From his seat on the Congressional Task Force on Alzheimer’s Disease, U.S. Rep. Al Lawson, D-Fla., helped secure almost $400,000 from the National Institute on Aging for Florida A&M University (FAMU) to study the impact of the disease.
Lawson announced the funds on Wednesday.
“The grant will allow researchers the opportunity to study the early differences of Lewy Body Dementia (LBD) from Alzheimer’s disease by using imaging biomarkers. LBD is a disease associated with abnormal deposits of a protein in the brain can lead to problems with thinking, movement, behavior and mood,” Lawson’s office noted. “Currently there are no explicit biomarkers used to track the progression and treatment of Lewy Body Dementia and Alzheimer’s disease. Further, the similarities in symptoms of Alzheimer’s disease and LBD make it difficult to differentiate between the two diseases.”
“I am proud of the life-saving work that Florida A&M University is doing to identify Lewy Body Dementia and Alzheimer’s disease in their early stages,” Lawson said. “The use of imaging machines to identify key biomarkers can lead to further information of the differences between LBD and Alzheimer’s and allow physicians to provide better care for their patients.”
A longtime leader in Tallahassee, Lawson was first elected to the Legislature back in 1982 and served in both chambers until 2010 when he faced term limits in the Senate. In his final two years, Lawson led Democrats in the upper chamber.
Lawson turned his eyes to Congress and challenged sitting U.S. Rep Allen Boyd, D-Fla. in the Democratic primary back in 2010. Boyd edged Lawson in the primary but went on to lose in November to Republican Steve Southerland. Lawson tried again two years later and won the nomination but Southerland beat him by 6 percent.
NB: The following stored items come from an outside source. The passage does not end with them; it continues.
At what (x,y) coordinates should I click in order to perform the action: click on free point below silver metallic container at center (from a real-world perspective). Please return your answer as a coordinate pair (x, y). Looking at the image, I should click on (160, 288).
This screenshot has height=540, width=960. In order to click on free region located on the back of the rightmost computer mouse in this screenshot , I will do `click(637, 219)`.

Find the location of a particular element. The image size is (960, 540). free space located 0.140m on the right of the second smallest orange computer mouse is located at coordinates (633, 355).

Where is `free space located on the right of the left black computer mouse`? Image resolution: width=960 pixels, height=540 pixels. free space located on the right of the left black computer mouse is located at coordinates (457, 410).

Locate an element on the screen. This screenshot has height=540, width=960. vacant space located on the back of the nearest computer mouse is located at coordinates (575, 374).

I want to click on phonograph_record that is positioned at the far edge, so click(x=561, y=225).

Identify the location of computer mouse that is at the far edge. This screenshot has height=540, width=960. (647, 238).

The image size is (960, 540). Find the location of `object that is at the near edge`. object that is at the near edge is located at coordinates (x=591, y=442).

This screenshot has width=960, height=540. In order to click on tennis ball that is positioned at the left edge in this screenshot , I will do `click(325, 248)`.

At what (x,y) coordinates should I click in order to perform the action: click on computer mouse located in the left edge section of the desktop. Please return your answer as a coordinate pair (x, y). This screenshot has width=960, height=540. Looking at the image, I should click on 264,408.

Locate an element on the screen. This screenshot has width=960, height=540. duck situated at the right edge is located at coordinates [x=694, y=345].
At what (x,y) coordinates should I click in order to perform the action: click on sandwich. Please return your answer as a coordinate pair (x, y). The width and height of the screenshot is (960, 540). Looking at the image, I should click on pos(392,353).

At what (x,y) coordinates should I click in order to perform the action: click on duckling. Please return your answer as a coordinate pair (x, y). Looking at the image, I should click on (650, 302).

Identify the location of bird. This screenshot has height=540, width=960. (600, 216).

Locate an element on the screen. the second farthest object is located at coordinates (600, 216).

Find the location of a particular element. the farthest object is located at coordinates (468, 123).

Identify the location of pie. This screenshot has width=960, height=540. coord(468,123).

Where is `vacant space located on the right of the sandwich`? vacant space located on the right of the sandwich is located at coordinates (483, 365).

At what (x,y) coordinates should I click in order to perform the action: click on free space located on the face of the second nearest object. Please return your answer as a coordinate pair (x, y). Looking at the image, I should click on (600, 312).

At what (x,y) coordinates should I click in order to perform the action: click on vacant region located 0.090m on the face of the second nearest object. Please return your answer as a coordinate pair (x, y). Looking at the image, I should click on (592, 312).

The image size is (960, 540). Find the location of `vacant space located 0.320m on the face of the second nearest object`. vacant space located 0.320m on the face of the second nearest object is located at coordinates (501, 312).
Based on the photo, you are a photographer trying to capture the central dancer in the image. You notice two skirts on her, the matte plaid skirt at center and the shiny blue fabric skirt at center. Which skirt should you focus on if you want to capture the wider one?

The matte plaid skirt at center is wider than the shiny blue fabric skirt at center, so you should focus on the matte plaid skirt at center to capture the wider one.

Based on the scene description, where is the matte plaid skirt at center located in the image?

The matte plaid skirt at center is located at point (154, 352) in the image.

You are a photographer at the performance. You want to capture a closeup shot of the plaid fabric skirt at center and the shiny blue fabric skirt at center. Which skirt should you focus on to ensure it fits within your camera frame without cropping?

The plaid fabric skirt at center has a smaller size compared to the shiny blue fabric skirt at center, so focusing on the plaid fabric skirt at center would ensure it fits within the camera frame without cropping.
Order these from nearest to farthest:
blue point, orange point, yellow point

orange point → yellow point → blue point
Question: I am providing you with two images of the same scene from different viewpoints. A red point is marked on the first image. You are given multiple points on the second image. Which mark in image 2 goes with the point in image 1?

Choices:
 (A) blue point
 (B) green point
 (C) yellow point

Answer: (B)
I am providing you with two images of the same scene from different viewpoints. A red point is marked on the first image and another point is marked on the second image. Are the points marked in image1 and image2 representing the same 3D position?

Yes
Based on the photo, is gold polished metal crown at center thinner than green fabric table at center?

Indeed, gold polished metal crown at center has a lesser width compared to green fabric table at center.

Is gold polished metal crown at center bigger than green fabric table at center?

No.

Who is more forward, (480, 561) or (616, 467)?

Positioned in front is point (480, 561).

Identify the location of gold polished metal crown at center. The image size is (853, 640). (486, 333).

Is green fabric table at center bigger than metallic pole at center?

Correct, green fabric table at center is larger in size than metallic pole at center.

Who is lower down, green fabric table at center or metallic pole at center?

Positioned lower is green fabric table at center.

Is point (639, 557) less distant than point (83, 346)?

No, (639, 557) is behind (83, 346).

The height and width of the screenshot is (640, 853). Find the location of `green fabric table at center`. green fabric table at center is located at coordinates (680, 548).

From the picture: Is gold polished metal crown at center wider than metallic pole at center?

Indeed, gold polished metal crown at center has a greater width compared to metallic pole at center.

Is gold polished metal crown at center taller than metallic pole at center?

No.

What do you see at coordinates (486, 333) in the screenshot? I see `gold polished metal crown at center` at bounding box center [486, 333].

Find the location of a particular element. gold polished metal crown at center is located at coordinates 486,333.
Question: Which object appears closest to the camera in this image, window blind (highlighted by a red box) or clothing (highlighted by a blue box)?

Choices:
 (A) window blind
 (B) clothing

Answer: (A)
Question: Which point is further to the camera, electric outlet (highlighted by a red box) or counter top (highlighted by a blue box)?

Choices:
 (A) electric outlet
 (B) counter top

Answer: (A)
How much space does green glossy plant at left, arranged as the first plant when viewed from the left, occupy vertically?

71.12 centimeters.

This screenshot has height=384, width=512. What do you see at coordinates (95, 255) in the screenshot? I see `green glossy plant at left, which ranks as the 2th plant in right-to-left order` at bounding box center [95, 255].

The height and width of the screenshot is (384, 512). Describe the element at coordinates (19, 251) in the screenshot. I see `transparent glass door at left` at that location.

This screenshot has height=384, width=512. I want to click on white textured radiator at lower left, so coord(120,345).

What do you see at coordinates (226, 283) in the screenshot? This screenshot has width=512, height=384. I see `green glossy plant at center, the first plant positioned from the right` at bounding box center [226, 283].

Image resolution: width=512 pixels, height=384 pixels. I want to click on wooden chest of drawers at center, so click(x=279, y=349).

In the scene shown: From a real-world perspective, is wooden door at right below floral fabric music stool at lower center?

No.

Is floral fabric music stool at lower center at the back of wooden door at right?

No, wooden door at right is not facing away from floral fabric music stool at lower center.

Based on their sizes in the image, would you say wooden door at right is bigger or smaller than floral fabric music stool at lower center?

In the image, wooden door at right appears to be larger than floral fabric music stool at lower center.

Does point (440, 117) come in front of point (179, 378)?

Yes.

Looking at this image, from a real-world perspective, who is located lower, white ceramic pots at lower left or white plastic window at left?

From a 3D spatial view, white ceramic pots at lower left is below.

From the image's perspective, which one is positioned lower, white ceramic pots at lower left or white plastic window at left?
Despite making noise in 2014 that he would try for a rematch with Southerland, Lawson sat the race out only to see fellow Democrat Gwen Graham beat the Republican. In 2016, Lawson challenged scandal-plagued U.S. Rep. Corrine Brown, D-Fla., in the Democratic primary and, after she was indicted on corruption charges, defeated her 48 percent to 39 percent.
Lawson did not have long to sit on his laurels since he immediately faced a challenge in the 2018 Democratic primary by former Jacksonville Mayor Alvin Brown. When the smoke cleared, Lawson held off the challenge by an impressive margin, winning 60 percent to 40 percent.
Sitting in what is regarded as a secure district for Democrats, Lawson’s district stretches from Jacksonville through North Florida to Tallahassee and Gadsden County.